The most common ADRs were nausea, vomiting, and decreased appetite. The World health organization reported in 2008 that dyspepsia is one of the complaints which caused 23% of patients stop treatment in the intensive phase. Nausea, vomiting, decreased appetite, and abdominal pain can occur as a result of the drugs and their metabolites that work as chemical mutagens which stimulate vagus nerve afferent and release of 5-HT which then stimulates the vomiting center at the brain stem. These symptoms can be overcome by using anti-TB drugs 2 h after eating or while sleeping and by taking ranitidine, metoclopramide, or omeprazole.,, A significant relationship between drop out of treatment and age of patients was observed, which is consistent with similar previous study. Among 178 patients, there were 80 patients who had a history of ADRs, and the type of ADRs also influenced the patient to drop out. More patients with major ADRs dropped out of treatment than patients with minor ADRs.
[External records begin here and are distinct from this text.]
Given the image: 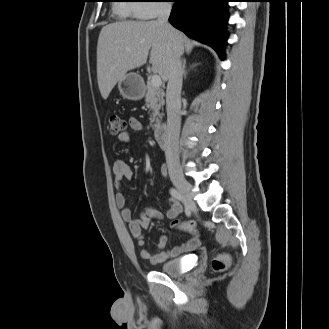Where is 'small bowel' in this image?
<instances>
[{
    "label": "small bowel",
    "mask_w": 329,
    "mask_h": 329,
    "mask_svg": "<svg viewBox=\"0 0 329 329\" xmlns=\"http://www.w3.org/2000/svg\"><path fill=\"white\" fill-rule=\"evenodd\" d=\"M129 127L132 130H142L143 125L135 118L129 119ZM118 141L127 144L131 141L129 132H122L118 135ZM114 186L117 190L116 203L121 209V216L123 220L128 224L129 231L134 237L137 246L140 248V256L153 264L161 263L167 259L174 258L182 253L192 251L198 246L196 239L190 240L182 245L174 246L171 249H166L168 239L166 236H161L157 244L156 251L154 253L149 252L145 249V239L143 231L148 229L153 220H160L163 215L152 207L144 208L140 213L139 219L132 217V212L127 206V197L123 192V183L125 180H129L133 176V170L131 167L122 159H118L114 162L112 167ZM160 172L163 176L168 173L167 167L161 165ZM182 210L180 202L174 198H170V208L167 211V217L169 219H175L178 217Z\"/></svg>",
    "instance_id": "1"
}]
</instances>
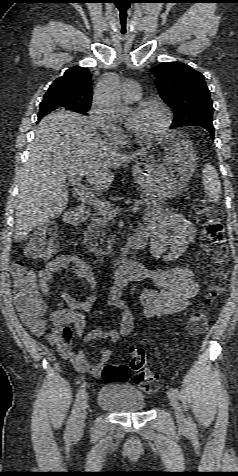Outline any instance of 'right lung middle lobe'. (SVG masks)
Segmentation results:
<instances>
[{
  "mask_svg": "<svg viewBox=\"0 0 238 476\" xmlns=\"http://www.w3.org/2000/svg\"><path fill=\"white\" fill-rule=\"evenodd\" d=\"M89 108L90 107L83 106V107H79L76 111L79 112V113H82V114H86V112L89 110ZM55 110L62 111L53 103L42 102L40 104V111H39L38 119H41L44 115H46V114H48L52 111H55Z\"/></svg>",
  "mask_w": 238,
  "mask_h": 476,
  "instance_id": "dd1d6c3e",
  "label": "right lung middle lobe"
}]
</instances>
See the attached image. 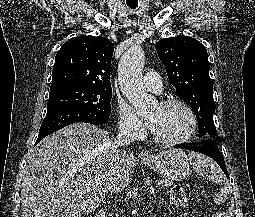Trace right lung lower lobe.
<instances>
[{
  "mask_svg": "<svg viewBox=\"0 0 255 217\" xmlns=\"http://www.w3.org/2000/svg\"><path fill=\"white\" fill-rule=\"evenodd\" d=\"M108 118L109 117H102L89 111L66 105L49 107L47 109L46 117L40 127L39 135L35 145L47 135L62 129L69 124L85 122L94 125H100L105 123Z\"/></svg>",
  "mask_w": 255,
  "mask_h": 217,
  "instance_id": "98d812e1",
  "label": "right lung lower lobe"
}]
</instances>
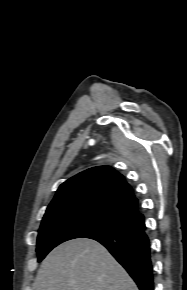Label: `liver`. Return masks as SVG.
<instances>
[{
	"label": "liver",
	"instance_id": "1",
	"mask_svg": "<svg viewBox=\"0 0 187 290\" xmlns=\"http://www.w3.org/2000/svg\"><path fill=\"white\" fill-rule=\"evenodd\" d=\"M36 290H138L125 269L95 240L78 238L54 248L43 260Z\"/></svg>",
	"mask_w": 187,
	"mask_h": 290
}]
</instances>
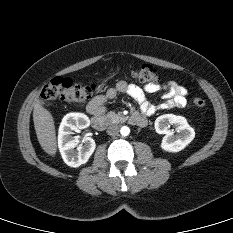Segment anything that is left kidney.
<instances>
[{"mask_svg":"<svg viewBox=\"0 0 233 233\" xmlns=\"http://www.w3.org/2000/svg\"><path fill=\"white\" fill-rule=\"evenodd\" d=\"M174 125L175 131L170 130ZM155 130L158 134H164L161 148L167 152H179L183 150L195 137L194 129L188 124L183 116L164 114L155 120Z\"/></svg>","mask_w":233,"mask_h":233,"instance_id":"obj_1","label":"left kidney"}]
</instances>
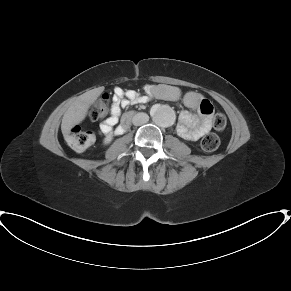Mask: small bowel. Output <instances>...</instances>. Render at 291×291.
Wrapping results in <instances>:
<instances>
[{
  "mask_svg": "<svg viewBox=\"0 0 291 291\" xmlns=\"http://www.w3.org/2000/svg\"><path fill=\"white\" fill-rule=\"evenodd\" d=\"M145 95L134 90H123L116 87L113 91L111 115L100 125L103 133H121L119 126H116L121 116L122 108L131 104H137L146 101L147 97H154L166 101H178L182 99L184 105L195 111L192 114L189 111H182L176 124L177 133L185 140L197 141L203 135L207 134L212 127V118L206 113L210 107L208 100L197 91H189L184 95L178 87L168 84L158 86H146Z\"/></svg>",
  "mask_w": 291,
  "mask_h": 291,
  "instance_id": "small-bowel-1",
  "label": "small bowel"
}]
</instances>
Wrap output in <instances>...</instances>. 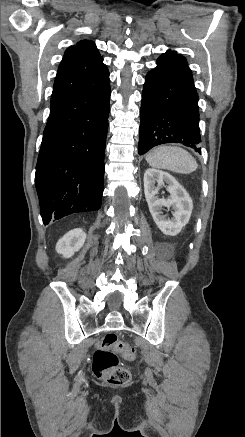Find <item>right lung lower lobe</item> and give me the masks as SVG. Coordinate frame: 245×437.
<instances>
[{"mask_svg":"<svg viewBox=\"0 0 245 437\" xmlns=\"http://www.w3.org/2000/svg\"><path fill=\"white\" fill-rule=\"evenodd\" d=\"M109 100L108 77L87 92L51 101L35 175L45 225L100 209Z\"/></svg>","mask_w":245,"mask_h":437,"instance_id":"1","label":"right lung lower lobe"}]
</instances>
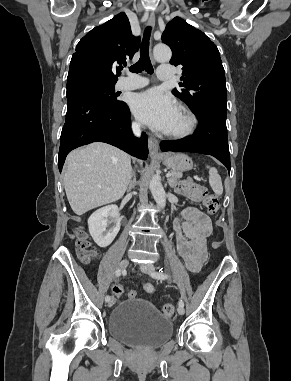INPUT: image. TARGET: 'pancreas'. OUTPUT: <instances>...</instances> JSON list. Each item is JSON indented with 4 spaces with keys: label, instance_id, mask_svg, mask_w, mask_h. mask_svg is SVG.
I'll list each match as a JSON object with an SVG mask.
<instances>
[{
    "label": "pancreas",
    "instance_id": "pancreas-1",
    "mask_svg": "<svg viewBox=\"0 0 291 381\" xmlns=\"http://www.w3.org/2000/svg\"><path fill=\"white\" fill-rule=\"evenodd\" d=\"M171 177L168 179V183L171 187H174L177 183V180L182 177V172L180 171H171Z\"/></svg>",
    "mask_w": 291,
    "mask_h": 381
}]
</instances>
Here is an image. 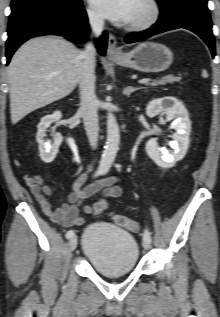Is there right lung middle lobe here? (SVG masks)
Wrapping results in <instances>:
<instances>
[{
	"mask_svg": "<svg viewBox=\"0 0 220 317\" xmlns=\"http://www.w3.org/2000/svg\"><path fill=\"white\" fill-rule=\"evenodd\" d=\"M82 5V0H12V13L29 7H56L62 9H75Z\"/></svg>",
	"mask_w": 220,
	"mask_h": 317,
	"instance_id": "dd1d6c3e",
	"label": "right lung middle lobe"
}]
</instances>
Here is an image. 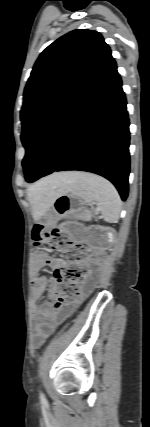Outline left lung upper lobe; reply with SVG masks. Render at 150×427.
I'll return each instance as SVG.
<instances>
[{"label":"left lung upper lobe","mask_w":150,"mask_h":427,"mask_svg":"<svg viewBox=\"0 0 150 427\" xmlns=\"http://www.w3.org/2000/svg\"><path fill=\"white\" fill-rule=\"evenodd\" d=\"M100 33L76 29L49 45L37 59L25 87L21 109V140L30 147L48 122L112 61Z\"/></svg>","instance_id":"left-lung-upper-lobe-1"}]
</instances>
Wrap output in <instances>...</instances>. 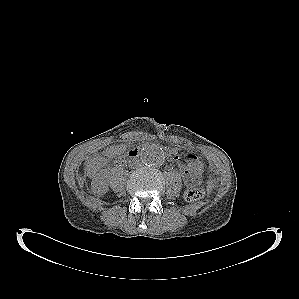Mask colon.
<instances>
[{"instance_id":"obj_1","label":"colon","mask_w":299,"mask_h":299,"mask_svg":"<svg viewBox=\"0 0 299 299\" xmlns=\"http://www.w3.org/2000/svg\"><path fill=\"white\" fill-rule=\"evenodd\" d=\"M187 165L192 175L200 180L204 175L205 168L203 162L194 154H188L186 156ZM204 196V190L202 188H190L185 192V199L188 202H195L202 199Z\"/></svg>"}]
</instances>
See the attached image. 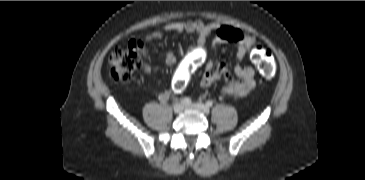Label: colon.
<instances>
[{"label":"colon","instance_id":"obj_1","mask_svg":"<svg viewBox=\"0 0 365 180\" xmlns=\"http://www.w3.org/2000/svg\"><path fill=\"white\" fill-rule=\"evenodd\" d=\"M251 59L263 77L271 79L276 72V64L270 50L256 47L251 53ZM143 63V44L131 41L126 48H117L109 56V77L114 82L128 81L133 73ZM184 83L177 82L175 87L181 90Z\"/></svg>","mask_w":365,"mask_h":180}]
</instances>
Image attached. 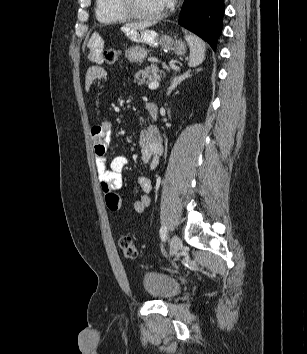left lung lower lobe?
Returning <instances> with one entry per match:
<instances>
[{
  "label": "left lung lower lobe",
  "instance_id": "1",
  "mask_svg": "<svg viewBox=\"0 0 307 354\" xmlns=\"http://www.w3.org/2000/svg\"><path fill=\"white\" fill-rule=\"evenodd\" d=\"M224 9V0H185L178 23L216 50Z\"/></svg>",
  "mask_w": 307,
  "mask_h": 354
}]
</instances>
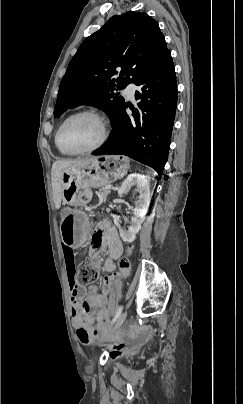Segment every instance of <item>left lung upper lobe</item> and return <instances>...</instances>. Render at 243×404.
<instances>
[{"label":"left lung upper lobe","instance_id":"5c2ea615","mask_svg":"<svg viewBox=\"0 0 243 404\" xmlns=\"http://www.w3.org/2000/svg\"><path fill=\"white\" fill-rule=\"evenodd\" d=\"M167 52L158 23L148 14L130 11L111 17L82 42L70 61L60 83L55 117L87 104L104 110L115 123L126 105L115 91L135 83ZM116 69L120 75L114 79Z\"/></svg>","mask_w":243,"mask_h":404}]
</instances>
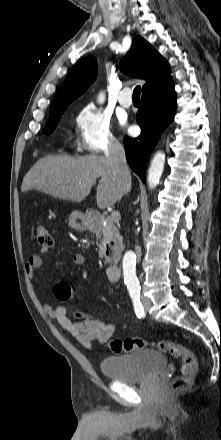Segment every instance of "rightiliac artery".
<instances>
[{
    "mask_svg": "<svg viewBox=\"0 0 221 440\" xmlns=\"http://www.w3.org/2000/svg\"><path fill=\"white\" fill-rule=\"evenodd\" d=\"M134 310L138 318L145 317V311L138 297L133 298Z\"/></svg>",
    "mask_w": 221,
    "mask_h": 440,
    "instance_id": "82829eb1",
    "label": "right iliac artery"
}]
</instances>
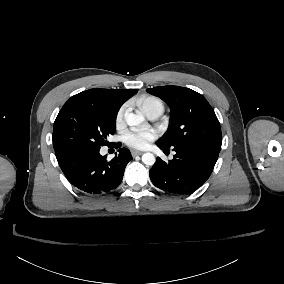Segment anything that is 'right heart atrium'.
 Masks as SVG:
<instances>
[{"instance_id": "d8ad5b80", "label": "right heart atrium", "mask_w": 284, "mask_h": 284, "mask_svg": "<svg viewBox=\"0 0 284 284\" xmlns=\"http://www.w3.org/2000/svg\"><path fill=\"white\" fill-rule=\"evenodd\" d=\"M126 105L124 104L117 113L116 121L117 123H121L124 120L125 112H126Z\"/></svg>"}]
</instances>
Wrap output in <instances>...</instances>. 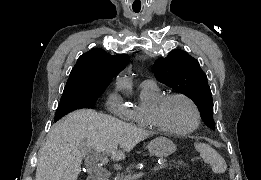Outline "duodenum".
I'll list each match as a JSON object with an SVG mask.
<instances>
[{
	"mask_svg": "<svg viewBox=\"0 0 261 180\" xmlns=\"http://www.w3.org/2000/svg\"><path fill=\"white\" fill-rule=\"evenodd\" d=\"M86 180H108L106 173H93L92 177H86Z\"/></svg>",
	"mask_w": 261,
	"mask_h": 180,
	"instance_id": "duodenum-1",
	"label": "duodenum"
}]
</instances>
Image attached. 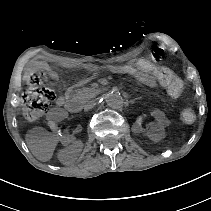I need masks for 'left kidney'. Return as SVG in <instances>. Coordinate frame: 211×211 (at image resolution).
Wrapping results in <instances>:
<instances>
[{
	"label": "left kidney",
	"instance_id": "left-kidney-1",
	"mask_svg": "<svg viewBox=\"0 0 211 211\" xmlns=\"http://www.w3.org/2000/svg\"><path fill=\"white\" fill-rule=\"evenodd\" d=\"M152 117L155 125L146 126L147 117L144 114H139L136 117V124L134 130L137 133H142L146 137L161 136L164 133L165 128H169L172 125V120L169 117H164L163 111L160 108H155L152 111Z\"/></svg>",
	"mask_w": 211,
	"mask_h": 211
}]
</instances>
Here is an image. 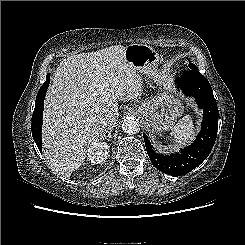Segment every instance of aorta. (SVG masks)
Listing matches in <instances>:
<instances>
[{
  "mask_svg": "<svg viewBox=\"0 0 245 245\" xmlns=\"http://www.w3.org/2000/svg\"><path fill=\"white\" fill-rule=\"evenodd\" d=\"M122 129L128 135H134L140 130L139 121L135 117H127L122 122Z\"/></svg>",
  "mask_w": 245,
  "mask_h": 245,
  "instance_id": "762f6f07",
  "label": "aorta"
}]
</instances>
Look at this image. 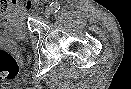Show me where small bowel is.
Here are the masks:
<instances>
[{"instance_id": "small-bowel-1", "label": "small bowel", "mask_w": 131, "mask_h": 89, "mask_svg": "<svg viewBox=\"0 0 131 89\" xmlns=\"http://www.w3.org/2000/svg\"><path fill=\"white\" fill-rule=\"evenodd\" d=\"M12 6L13 7H18V4L17 3H12ZM33 6V2L31 0L27 1L25 6H23L22 8L26 9V10H29L31 9Z\"/></svg>"}]
</instances>
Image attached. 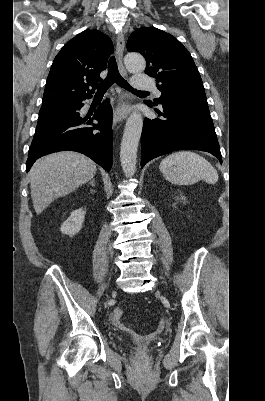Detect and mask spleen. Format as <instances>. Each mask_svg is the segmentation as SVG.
<instances>
[{
	"label": "spleen",
	"mask_w": 265,
	"mask_h": 401,
	"mask_svg": "<svg viewBox=\"0 0 265 401\" xmlns=\"http://www.w3.org/2000/svg\"><path fill=\"white\" fill-rule=\"evenodd\" d=\"M160 170L172 184H185V186L198 180L215 184L219 178L216 168L204 156L191 150L172 152L161 160Z\"/></svg>",
	"instance_id": "1"
}]
</instances>
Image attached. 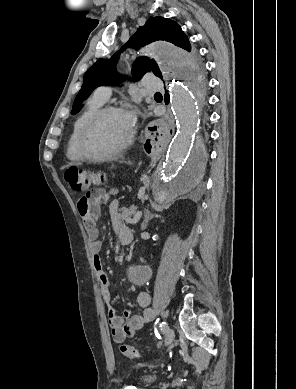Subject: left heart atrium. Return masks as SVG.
<instances>
[{
    "mask_svg": "<svg viewBox=\"0 0 296 389\" xmlns=\"http://www.w3.org/2000/svg\"><path fill=\"white\" fill-rule=\"evenodd\" d=\"M127 115H128V117H129V119H130V122L133 123V122H134V119H135L134 113H128Z\"/></svg>",
    "mask_w": 296,
    "mask_h": 389,
    "instance_id": "1",
    "label": "left heart atrium"
}]
</instances>
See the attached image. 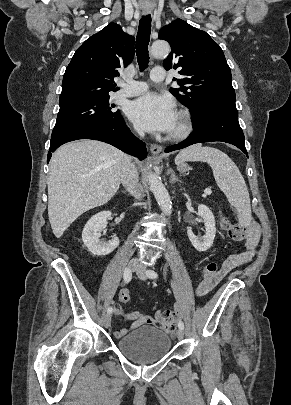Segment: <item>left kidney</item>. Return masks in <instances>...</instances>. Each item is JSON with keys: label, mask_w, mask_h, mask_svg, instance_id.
I'll list each match as a JSON object with an SVG mask.
<instances>
[{"label": "left kidney", "mask_w": 291, "mask_h": 405, "mask_svg": "<svg viewBox=\"0 0 291 405\" xmlns=\"http://www.w3.org/2000/svg\"><path fill=\"white\" fill-rule=\"evenodd\" d=\"M198 216L203 219L205 224V235L202 237H197L194 235L191 229H188L187 235L194 248L199 252H204L212 246L215 238V218L212 211L203 204L198 206Z\"/></svg>", "instance_id": "5707ae66"}]
</instances>
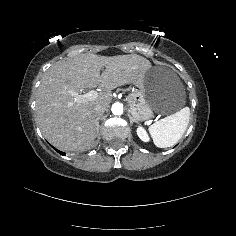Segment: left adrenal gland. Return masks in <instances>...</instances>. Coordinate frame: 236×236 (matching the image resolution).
Masks as SVG:
<instances>
[{"label":"left adrenal gland","mask_w":236,"mask_h":236,"mask_svg":"<svg viewBox=\"0 0 236 236\" xmlns=\"http://www.w3.org/2000/svg\"><path fill=\"white\" fill-rule=\"evenodd\" d=\"M127 115H128V116H129V118H130V124H132V123H133V121H134V118L131 116L130 112H129Z\"/></svg>","instance_id":"obj_1"}]
</instances>
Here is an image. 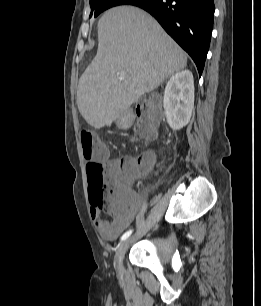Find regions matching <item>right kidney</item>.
Returning a JSON list of instances; mask_svg holds the SVG:
<instances>
[{
	"mask_svg": "<svg viewBox=\"0 0 261 306\" xmlns=\"http://www.w3.org/2000/svg\"><path fill=\"white\" fill-rule=\"evenodd\" d=\"M163 106L173 130H179L189 122L194 106V79L189 70L176 73L167 82Z\"/></svg>",
	"mask_w": 261,
	"mask_h": 306,
	"instance_id": "obj_1",
	"label": "right kidney"
}]
</instances>
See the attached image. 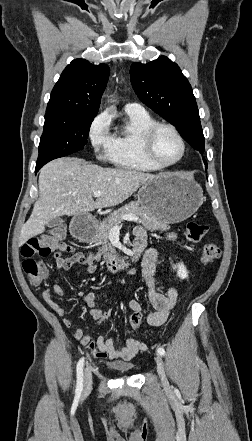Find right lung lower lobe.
Listing matches in <instances>:
<instances>
[{
    "label": "right lung lower lobe",
    "instance_id": "98d812e1",
    "mask_svg": "<svg viewBox=\"0 0 252 441\" xmlns=\"http://www.w3.org/2000/svg\"><path fill=\"white\" fill-rule=\"evenodd\" d=\"M43 165H36V169H35V172L37 173L38 172V170L42 167Z\"/></svg>",
    "mask_w": 252,
    "mask_h": 441
}]
</instances>
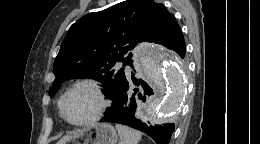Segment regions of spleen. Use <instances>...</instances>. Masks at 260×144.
Wrapping results in <instances>:
<instances>
[{
	"mask_svg": "<svg viewBox=\"0 0 260 144\" xmlns=\"http://www.w3.org/2000/svg\"><path fill=\"white\" fill-rule=\"evenodd\" d=\"M115 126L120 136V144H138L141 140L142 134L139 131L121 124Z\"/></svg>",
	"mask_w": 260,
	"mask_h": 144,
	"instance_id": "1",
	"label": "spleen"
}]
</instances>
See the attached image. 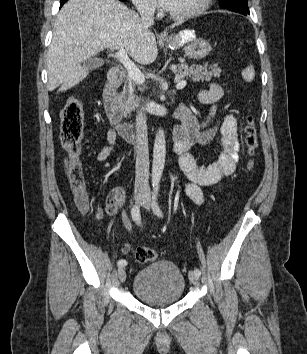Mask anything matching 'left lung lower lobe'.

However, the status of ADR therapy did not influence the results of the treatment because dropout was influenced by the lack of knowledge of patients about TB, lack of supervision on taking medicines, and the patients perception of being healed.,, We conclude that TB patients with major ADRs are at a higher risk of dropping out of treatment (90%).
The authors would like to thank Hibah PITTA Universitas, Indonesia.
Financial support and sponsorship
The 3rd ICE on IMERI committee supported the peer review and manuscript preparation of this article. This research was financially supported by grants from Hibah PITTA Universitas Indonesia.
Conflicts of interest
There are no conflicts of interest.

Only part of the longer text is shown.